Harga Minyak Lanjutkan Kenaikan, Brent Kini USD83,65/Barel

Ilustrasi. Foto: Freepik.

Harga Minyak Lanjutkan Kenaikan, Brent Kini USD83,65/Barel

Eko Nordiansyah • 7 August 2026 08:18

Houston: Harga minyak melanjutkan kenaikan tajam dalam perdagangan Asia pada Jumat, 7 Agustus 2026. Kenaikan ini karena optimisme atas pembukaan kembali penuh Selat Hormuz memudar menyusul laporan bahwa Iran berupaya melarang kapal-kapal yang terkait dengan AS dan Israel memasuki jalur pelayaran utama tersebut.

Dikutip dari Investing, harga minyak Brent berjangka yang berakhir pada Oktober naik 1,4 persen menjadi USD83,65 per barel. Sementara harga minyak mentah West Texas Intermediate (WTI) berjangka naik 1,3 persen menjadi USD78,26 per barel.

Pada sesi sebelumnya, harga berjangka Brent dan WTI masing-masing naik hampir empat persen dan tiga persen. Namun, kedua patokan tersebut diperkirakan akan mengalami kerugian mingguan melebihi tujuh persen.

Iran akan larang kapal-kapal AS dan Israel masuki Selat Hormuz

Laporan media menunjukkan bahwa komite parlemen Iran sedang meninjau undang-undang yang akan melarang kapal AS dan Israel melintasi jalur air tersebut dan mengenakan sanksi hingga 20 persen dari nilai kargo kepada para pelanggar.

Selain itu, Korps Garda Revolusi Islam Iran mengatakan telah menyerang "target musuh" di Selat Hormuz.
(Ilustrasi.
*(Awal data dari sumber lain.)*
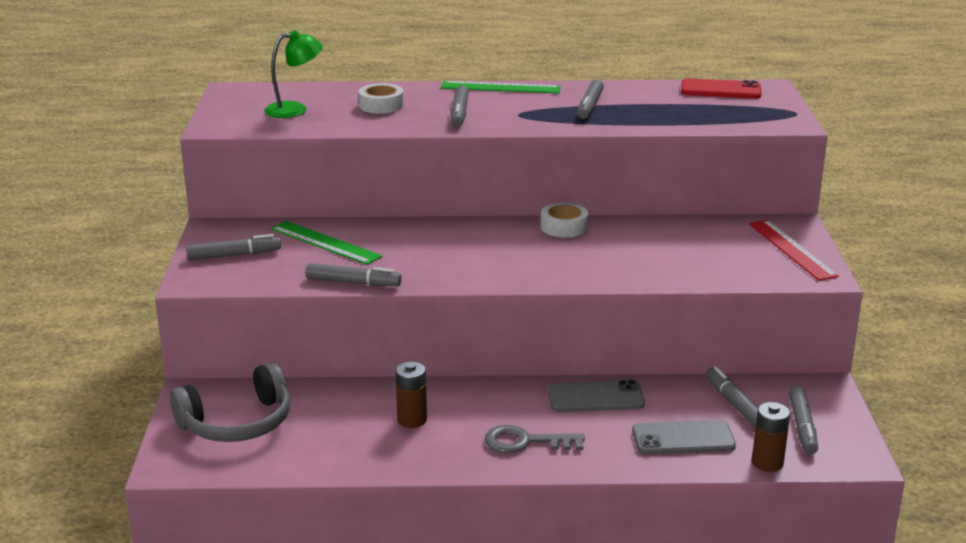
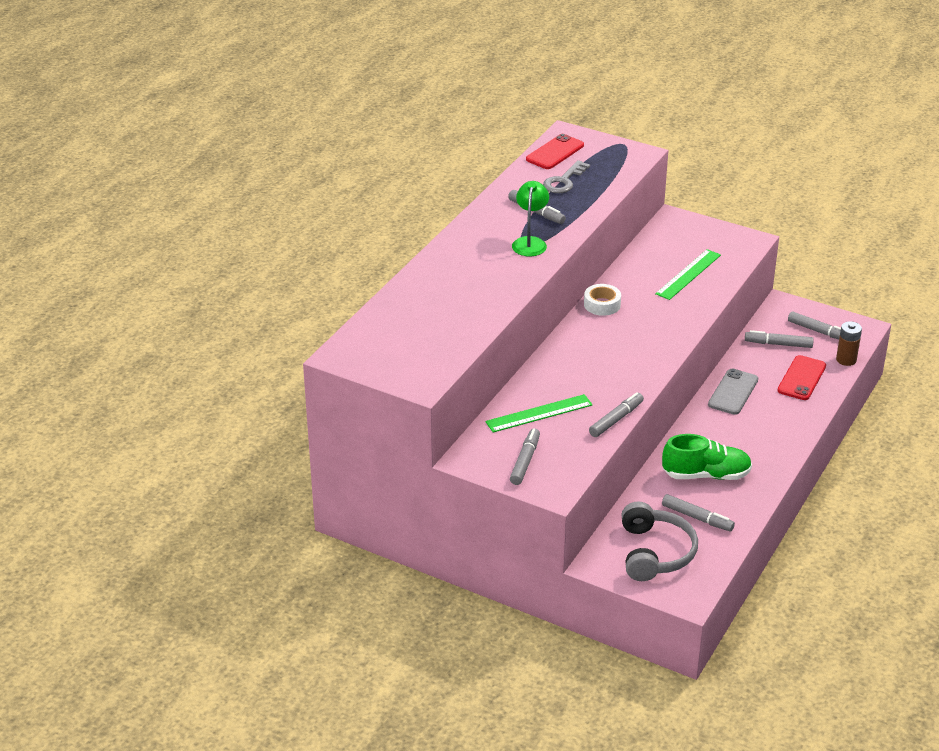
camera: 60 degrees left, 10 degrees up
green lamp [264,30,323,118] -> green lamp moved to [512,181,549,256]
white tape [358,83,404,114] -> none
brown battery [396,362,427,428] -> green shoe [662,434,752,480]
green ruler [441,81,561,94] -> green ruler moved to [655,249,721,300]
grey marker [451,86,469,127] -> grey marker moved to [662,494,735,531]
grey key [485,425,585,453] -> grey key moved to [543,160,590,193]
grey phone [632,420,736,455] -> red phone [778,355,826,400]
red ruler [749,220,839,281] -> none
Foto: Unplash)

Kenaikan tersebut menandai pembalikan dari awal pekan ini, ketika harga minyak turun karena harapan bahwa Teheran dan Oman hampir menyelesaikan kesepakatan untuk memulihkan pengiriman melalui Selat Hormuz, meredakan kekhawatiran akan gangguan pasokan yang berkepanjangan.

Harapan tersebut melemah setelah muncul detail bahwa pembukaan kembali apa pun dapat mengecualikan kapal AS dan Israel, sehingga risiko geopolitik tetap menjadi fokus utama.
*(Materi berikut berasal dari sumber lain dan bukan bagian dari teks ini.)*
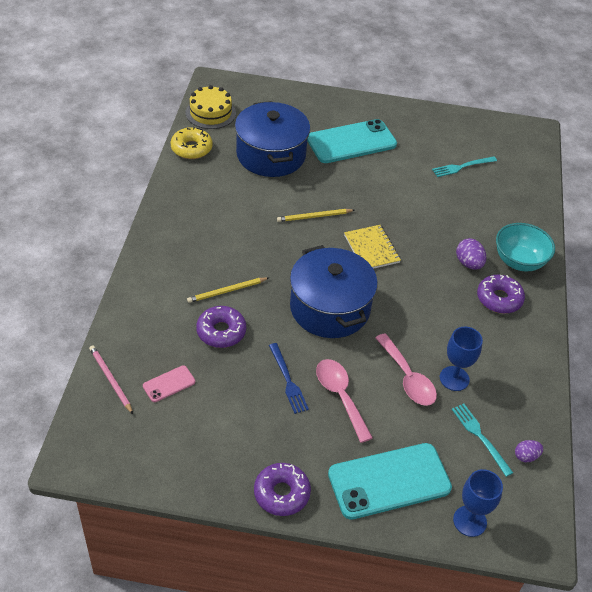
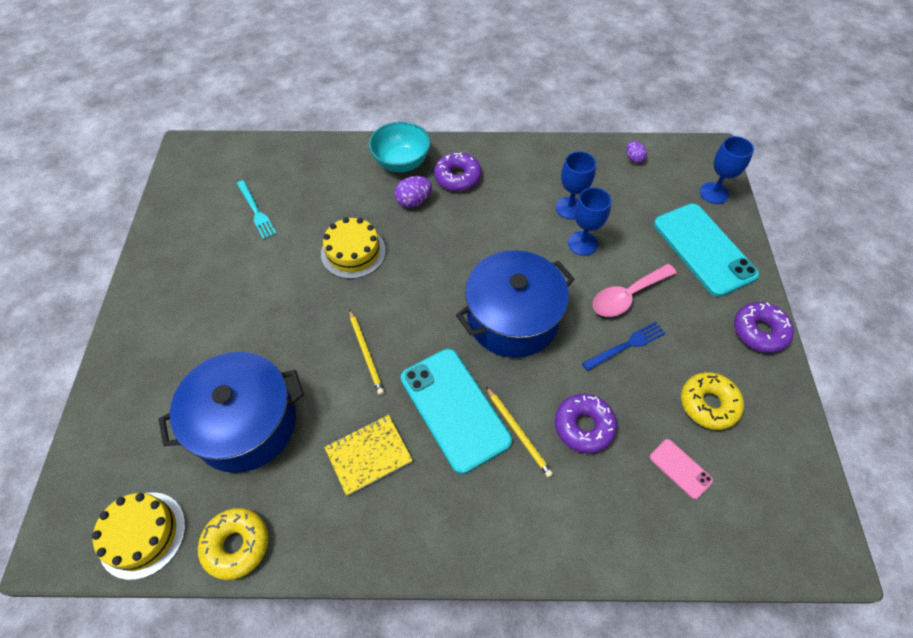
camera: 95 degrees left, 10 degrees up
pink pencil [89,345,133,414] -> none
turquoise phone [307,119,397,163] -> turquoise phone moved to [401,349,512,474]
yellow notebook [344,225,401,269] -> yellow notebook moved to [324,415,413,496]
pink spoon [375,333,437,406] -> blue goblet [568,187,612,256]
turquoise fork [452,404,513,477] -> none
none -> yellow cake [321,217,386,279]
none -> yellow donut [681,372,744,430]

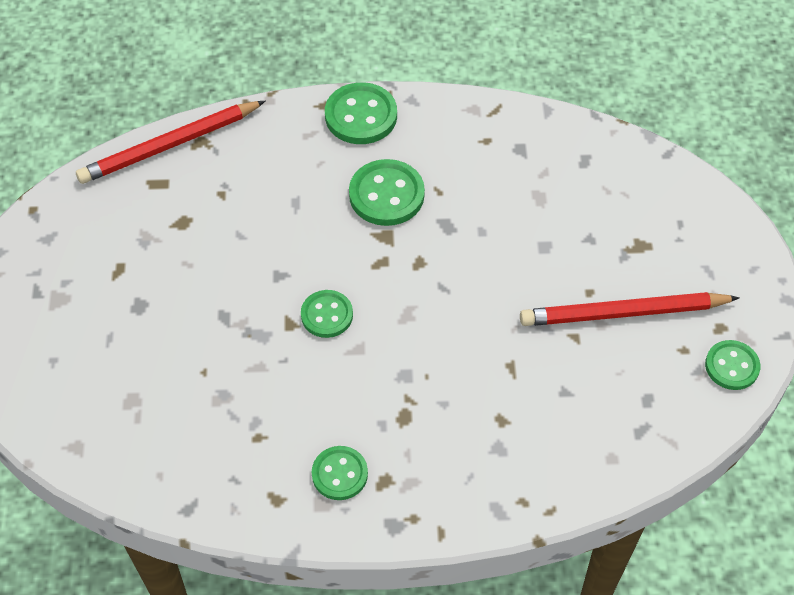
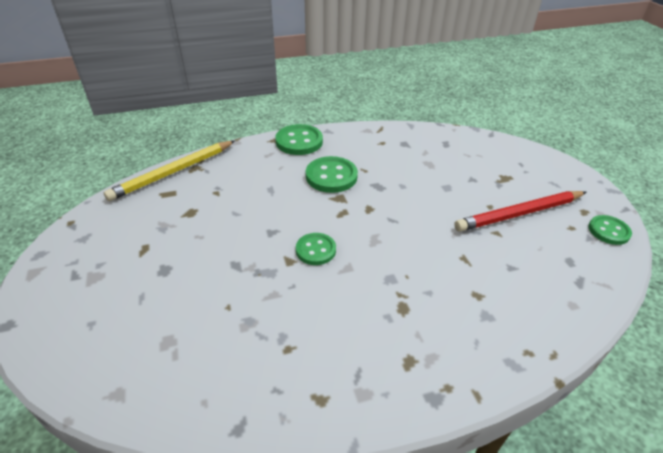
camera: 15 degrees left, 15 degrees down
red pencil [76,101,265,184] -> yellow pencil [104,140,235,201]
green button [312,446,368,500] -> none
Selat Hormuz menangani sekitar seperlima pengiriman minyak dan gas alam cair global, sehingga pembatasan lalu lintas menjadi perhatian utama bagi pasar energi.

Faktor lain pendorong harga minyak

Lebih lanjut mendukung harga, pertempuran meningkat di tempat lain di kawasan itu, dengan Houthi Yaman yang bersekutu dengan Iran mengklaim serangan terhadap posisi militer dan infrastruktur Saudi, meningkatkan kekhawatiran atas rute pengiriman Laut Merah.

Serangan drone Ukraina yang dilaporkan membakar kilang minyak utama Rusia juga menambah kekhawatiran pasokan.

Investor juga mengamati laporan data nonfarm payrolls AS yang akan dirilis Jumat sore untuk mencari petunjuk tentang arah suku bunga Federal Reserve. Secara teori, suku bunga yang lebih tinggi akan memperlambat aktivitas ekonomi dan mengurangi permintaan bahan bakar.